「もしかして・・・・夜、眠れてないんじゃないですか?」
「寝てないわ!ここ数年、まともに眠れてないから、心療内科の薬を飲んでるわ!あいつらのせいで、家族みんな体の調子が悪くなったの!注意してもこっちを笑って馬鹿にして・・・頭に来たから、診断書をとって裁判をするって言ったら、変な仲間を使って嫌がらせをしてくるの!目撃者や証拠も残らないようにするから、警察は動いてくれないの!特に子供は、今年が受験だから集中できないし、通学用の自転車をパンクさせられたりしたわ!車のボディーやタイヤ、スクーターに傷もつけられた!玄関に動物の糞尿をまかれた!挙句の果てに、うちの子に向かって『お母さんを大人しくさせないともっとひどいことが起こるよ。
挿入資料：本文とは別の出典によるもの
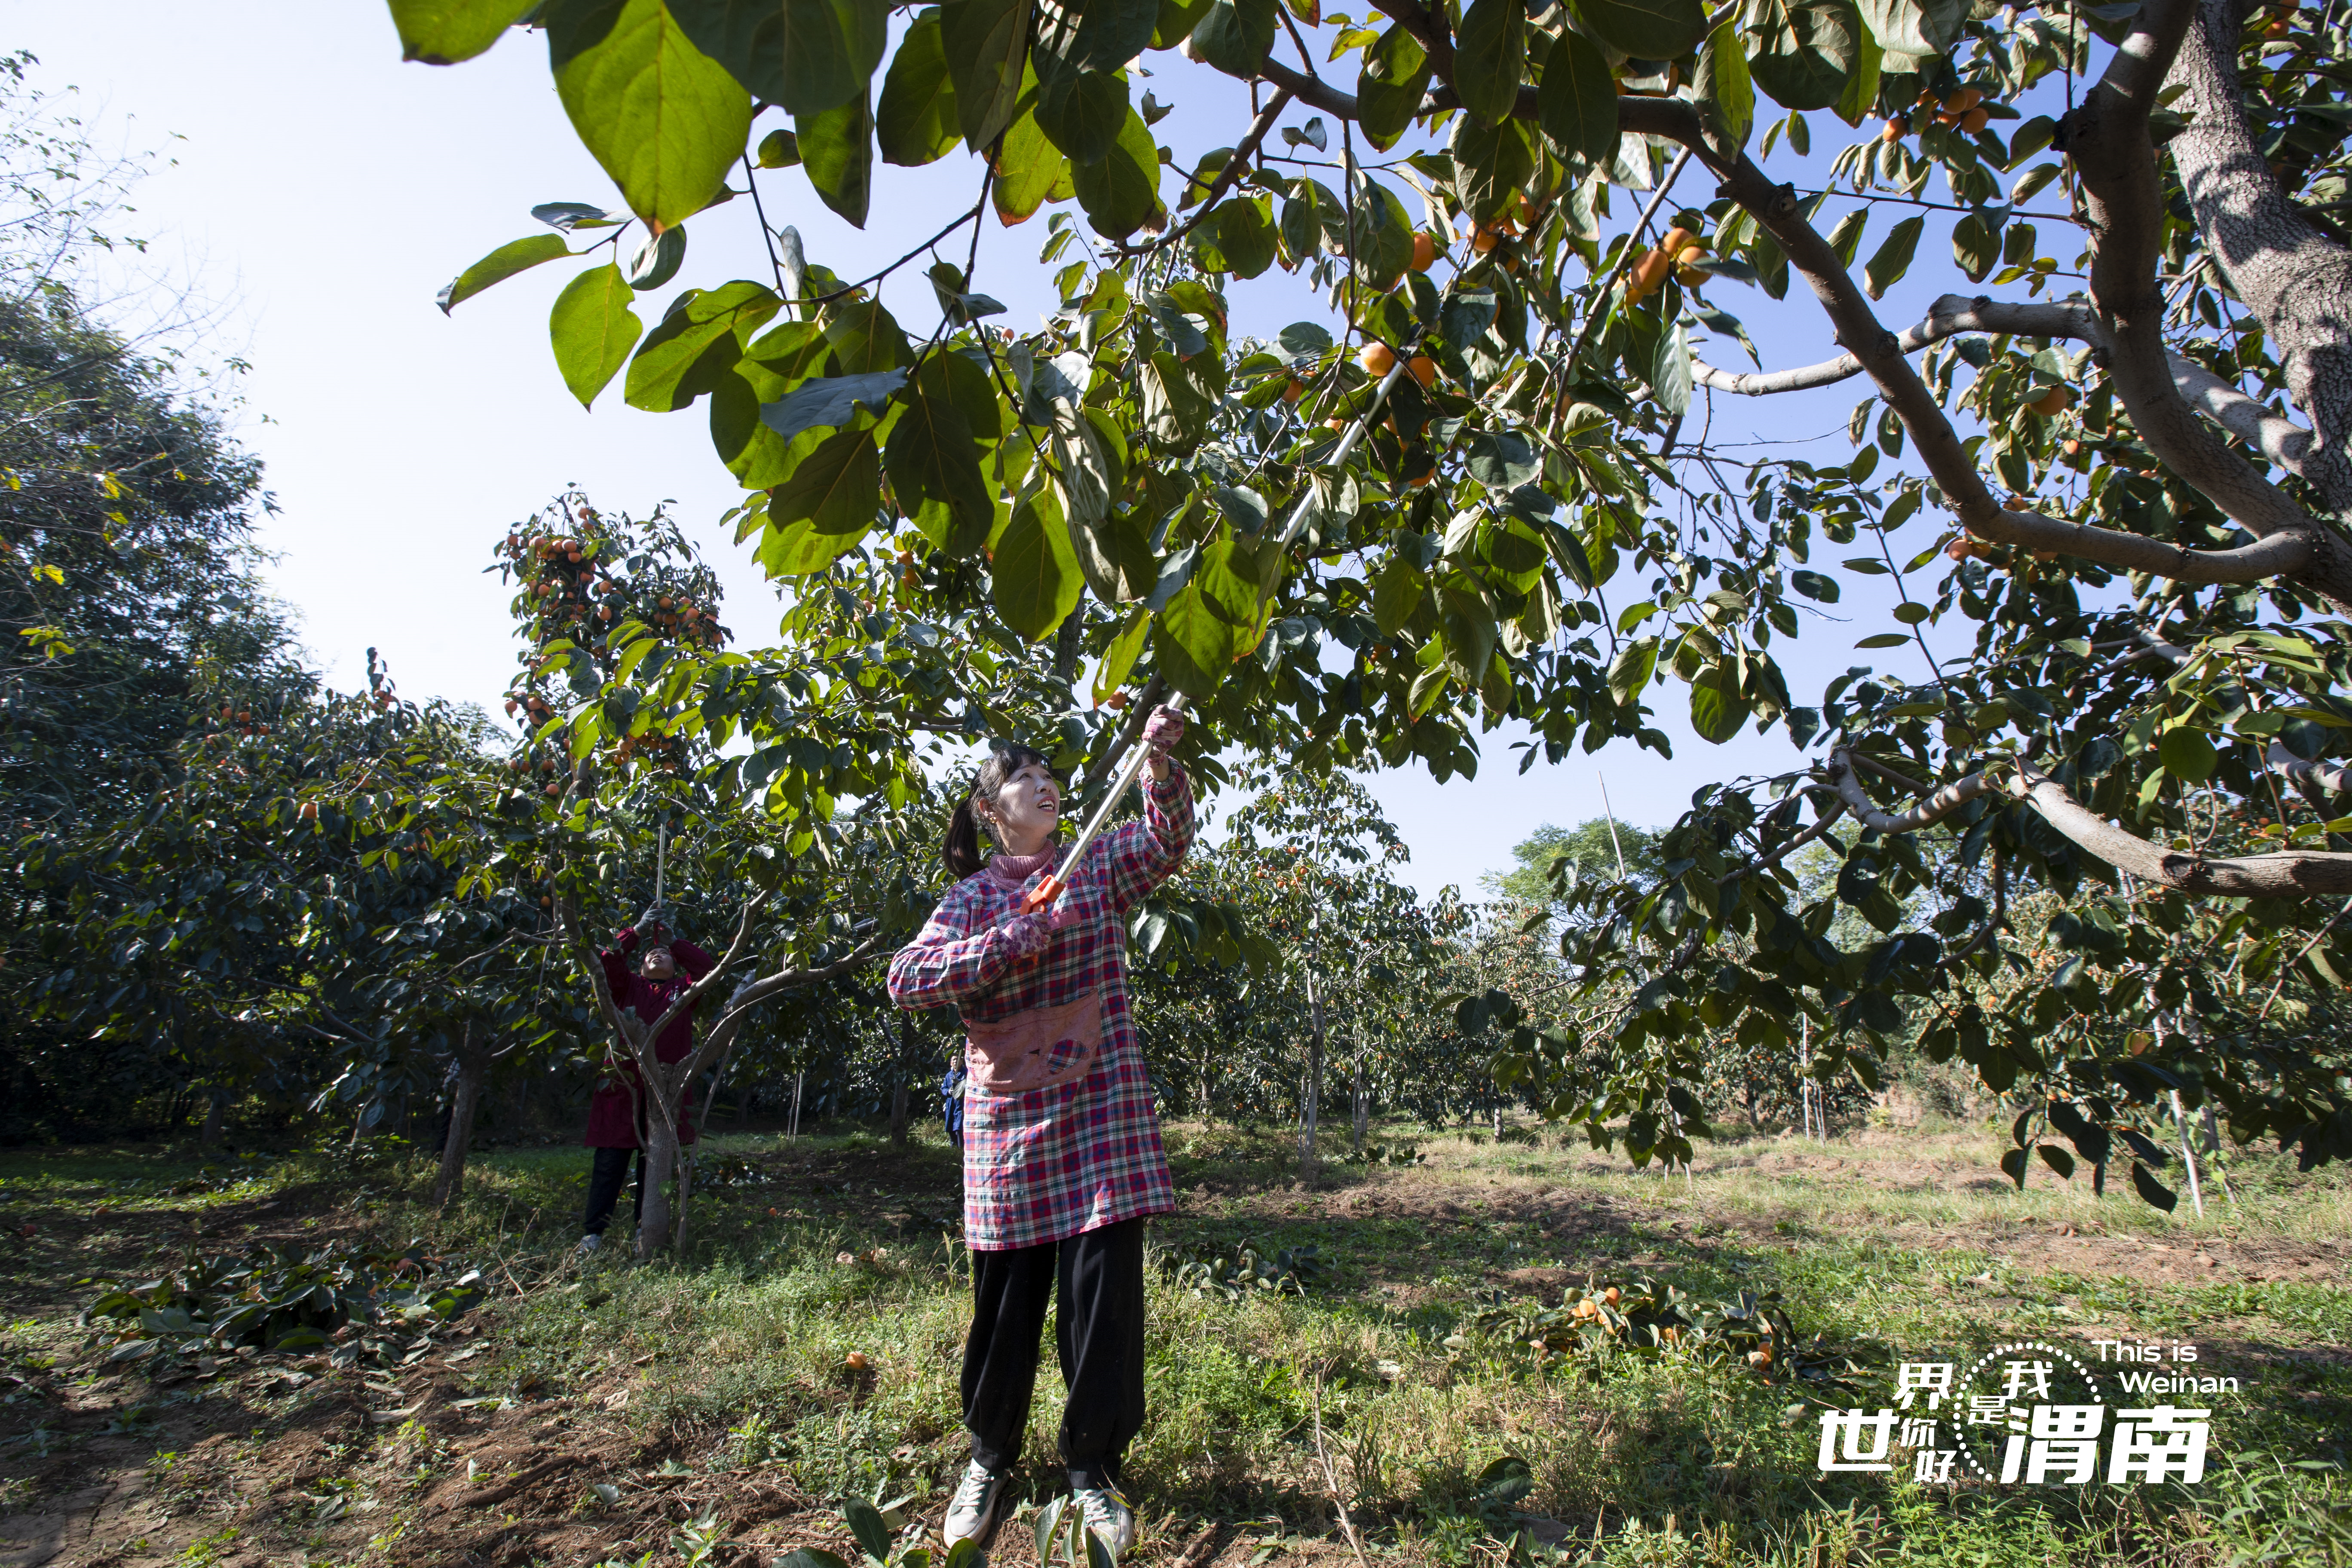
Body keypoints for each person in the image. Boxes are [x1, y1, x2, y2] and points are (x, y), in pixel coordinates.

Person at [887, 707, 1191, 1559]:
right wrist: (1012, 936)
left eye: (1049, 774)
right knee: (1006, 1302)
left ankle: (1093, 1465)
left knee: (1102, 1296)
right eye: (1023, 778)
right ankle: (990, 1458)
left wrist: (1158, 767)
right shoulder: (971, 899)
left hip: (1100, 1107)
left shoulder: (1094, 866)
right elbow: (905, 981)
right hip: (1011, 1121)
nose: (1044, 784)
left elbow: (1164, 845)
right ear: (991, 812)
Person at [577, 904, 714, 1252]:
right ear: (640, 965)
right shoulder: (628, 988)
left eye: (665, 955)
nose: (658, 955)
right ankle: (594, 1234)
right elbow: (607, 961)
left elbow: (707, 969)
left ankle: (644, 1231)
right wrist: (636, 932)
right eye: (651, 954)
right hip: (623, 1085)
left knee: (654, 1162)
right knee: (610, 1160)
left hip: (665, 1087)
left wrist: (677, 943)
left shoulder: (683, 992)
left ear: (674, 968)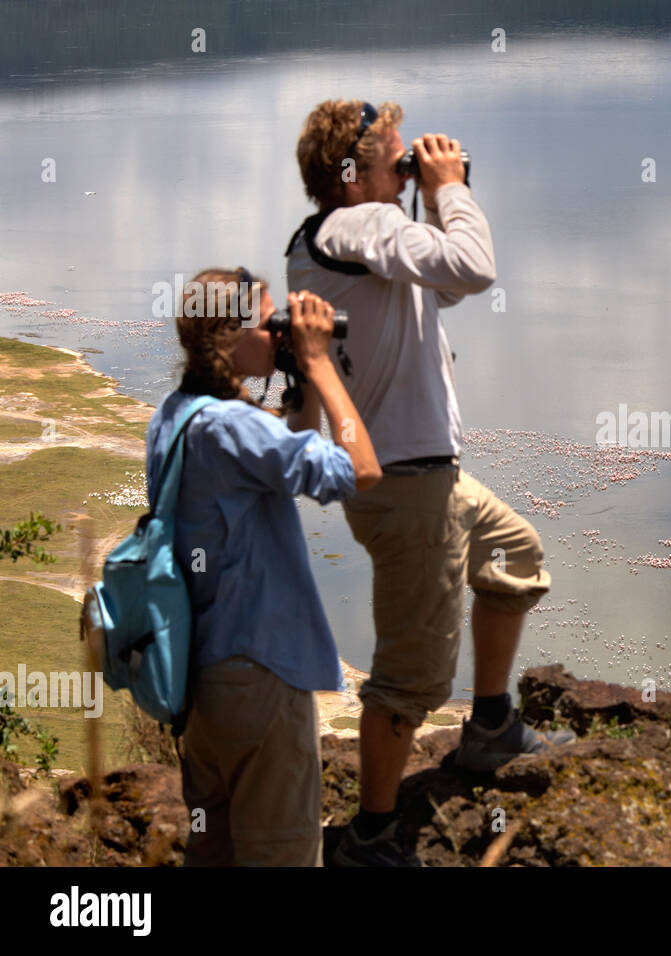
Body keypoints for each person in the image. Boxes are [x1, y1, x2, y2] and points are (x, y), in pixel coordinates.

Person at [287, 99, 574, 867]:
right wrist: (449, 188)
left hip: (424, 482)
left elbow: (441, 285)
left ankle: (487, 727)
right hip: (410, 487)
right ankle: (373, 834)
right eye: (397, 160)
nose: (408, 167)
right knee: (411, 676)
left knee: (515, 556)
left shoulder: (348, 236)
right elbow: (474, 269)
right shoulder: (359, 227)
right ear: (352, 175)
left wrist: (426, 195)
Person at [146, 270, 381, 865]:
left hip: (203, 683)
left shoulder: (177, 417)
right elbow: (358, 470)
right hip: (262, 678)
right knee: (283, 853)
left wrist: (296, 382)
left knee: (217, 850)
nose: (280, 334)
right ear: (227, 335)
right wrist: (322, 365)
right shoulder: (232, 425)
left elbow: (277, 467)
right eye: (269, 323)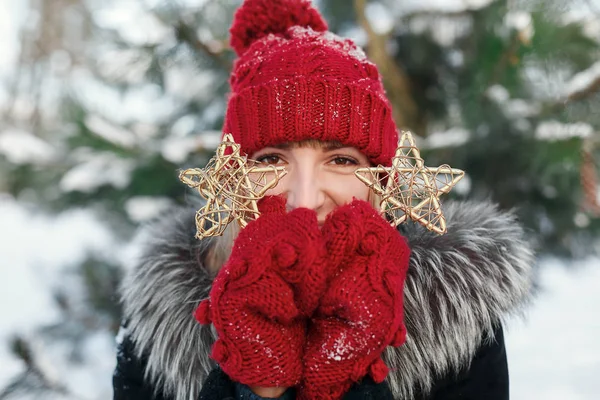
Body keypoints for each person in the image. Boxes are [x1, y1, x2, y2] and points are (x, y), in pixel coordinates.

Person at [112, 0, 535, 399]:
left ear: (380, 179)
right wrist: (255, 387)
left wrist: (347, 380)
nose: (303, 198)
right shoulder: (158, 323)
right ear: (235, 173)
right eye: (272, 158)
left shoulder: (457, 321)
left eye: (341, 159)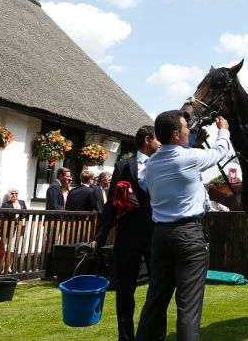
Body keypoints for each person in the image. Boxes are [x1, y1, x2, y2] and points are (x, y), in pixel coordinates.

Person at [135, 111, 231, 341]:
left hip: (160, 236)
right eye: (186, 127)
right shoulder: (190, 158)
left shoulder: (151, 164)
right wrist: (223, 129)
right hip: (188, 235)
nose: (190, 130)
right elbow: (220, 151)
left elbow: (145, 185)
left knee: (155, 301)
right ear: (176, 134)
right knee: (188, 305)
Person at [92, 126, 160, 341]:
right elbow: (112, 202)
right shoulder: (123, 165)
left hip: (157, 235)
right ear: (148, 140)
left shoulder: (163, 163)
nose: (162, 143)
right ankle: (126, 337)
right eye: (158, 139)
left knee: (159, 289)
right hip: (128, 236)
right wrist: (99, 237)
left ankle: (157, 337)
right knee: (125, 290)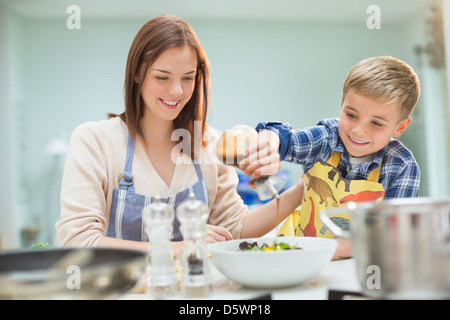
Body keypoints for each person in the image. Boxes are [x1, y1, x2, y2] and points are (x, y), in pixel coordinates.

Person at [56, 15, 303, 255]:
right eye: (162, 77)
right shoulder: (95, 141)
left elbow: (236, 230)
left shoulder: (209, 145)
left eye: (188, 78)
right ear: (136, 74)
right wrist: (181, 247)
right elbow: (80, 241)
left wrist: (304, 188)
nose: (176, 91)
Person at [240, 56, 421, 257]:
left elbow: (393, 234)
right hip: (299, 259)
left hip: (361, 270)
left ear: (401, 126)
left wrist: (332, 249)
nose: (358, 131)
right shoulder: (327, 139)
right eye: (351, 115)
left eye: (376, 123)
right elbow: (284, 137)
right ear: (342, 102)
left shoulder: (402, 165)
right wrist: (270, 144)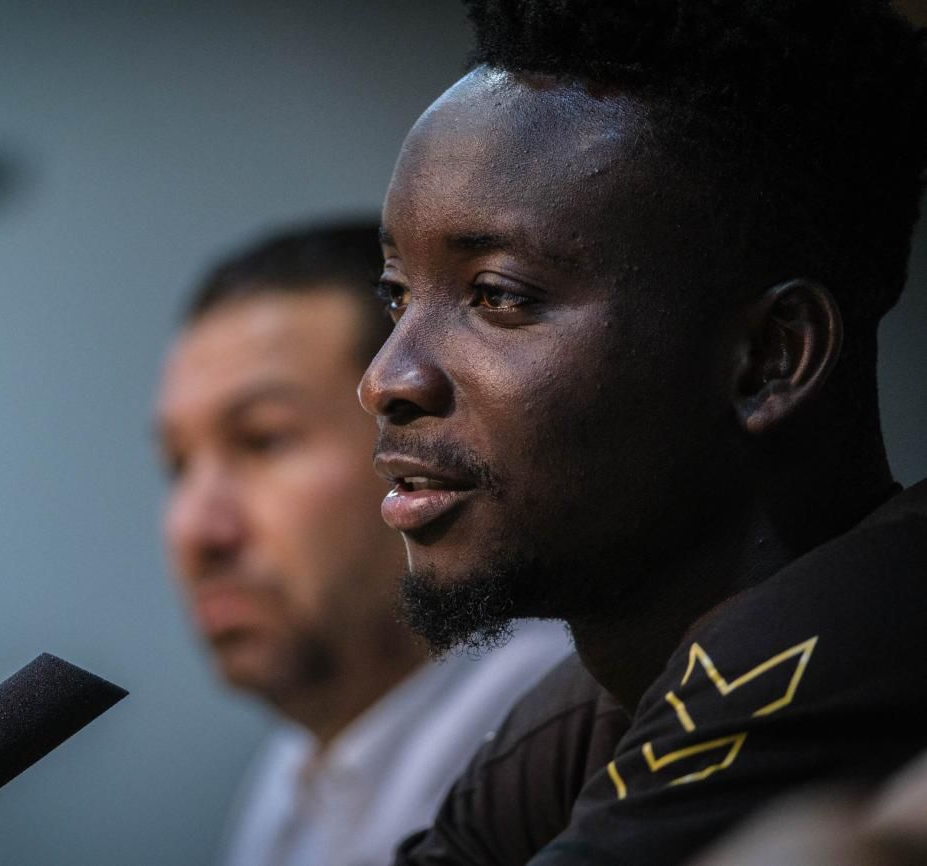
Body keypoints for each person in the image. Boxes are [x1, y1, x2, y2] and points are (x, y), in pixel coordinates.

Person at [356, 1, 927, 863]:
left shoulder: (856, 632)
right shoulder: (582, 705)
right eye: (399, 296)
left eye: (497, 295)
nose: (387, 379)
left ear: (770, 359)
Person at [155, 221, 572, 866]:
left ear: (415, 444)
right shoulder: (296, 764)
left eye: (263, 440)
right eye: (178, 464)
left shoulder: (563, 730)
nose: (197, 529)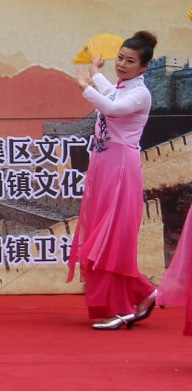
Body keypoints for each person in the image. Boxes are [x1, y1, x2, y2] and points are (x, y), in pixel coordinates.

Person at [68, 33, 157, 329]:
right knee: (101, 235)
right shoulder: (122, 89)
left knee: (111, 239)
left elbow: (113, 108)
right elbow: (111, 94)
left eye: (130, 61)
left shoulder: (141, 93)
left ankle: (121, 308)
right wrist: (96, 73)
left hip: (120, 167)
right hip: (103, 166)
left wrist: (85, 87)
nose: (122, 64)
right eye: (120, 58)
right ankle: (144, 292)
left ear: (143, 67)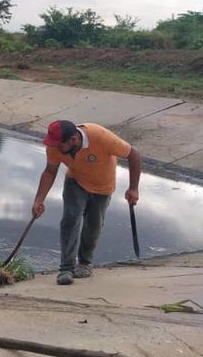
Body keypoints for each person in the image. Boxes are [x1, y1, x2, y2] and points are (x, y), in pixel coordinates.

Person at [31, 120, 141, 285]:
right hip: (75, 182)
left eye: (59, 144)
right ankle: (66, 268)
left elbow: (134, 155)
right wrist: (39, 200)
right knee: (70, 219)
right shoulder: (55, 147)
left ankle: (84, 264)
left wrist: (133, 188)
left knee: (93, 226)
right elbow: (49, 172)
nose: (55, 147)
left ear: (73, 139)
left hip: (103, 187)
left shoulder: (100, 137)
』って脅してきたのよ!警察に行ったけど、何も起きてないから、民事不介入だから助けてくれない!このままエスカレートして、子供に何かされるかと思うと~頭がおかしくなりそう!!」
(想像以上にひどいわ・・・)
気の毒な修羅場に唖然とする。
病んでる姿でマシンガントークをするので、かける言葉が見つからない。
「もう、つらくて、苦しくて・・・・うぅ・・・!」
「お気持ちわかりますよ、奥様。」
そんな私の代わりに、男前が動いた。
頭を抱えてなげく主婦の肩を、優しく抱く烈司さん。
今日はタバコよりも、コロンの香りが強い気がした。
「あんな連中に、まともなあなたが関わったら、ひどい目に合うでしょう?いや、もう十分、つらい思いをされてますね?」
「そ・・・そうなの!そうなのよっ!嫌がらせだってされてるのよ!藁人形を逆さにしたのを庭に飾ったりして!うちから見える場所に置くのよ!?呪いをかけたって言ってきたりして・・・」
「え?そこは、防犯カメラと録音を使って・・・」
「凛たん。」
優しい声で私を呼ぶ烈司さん。
人差し指を口に当てて、静かにとジェスチャーしてきたので言う通りにした。
その間にも、被害者はつらい胸の内を語る。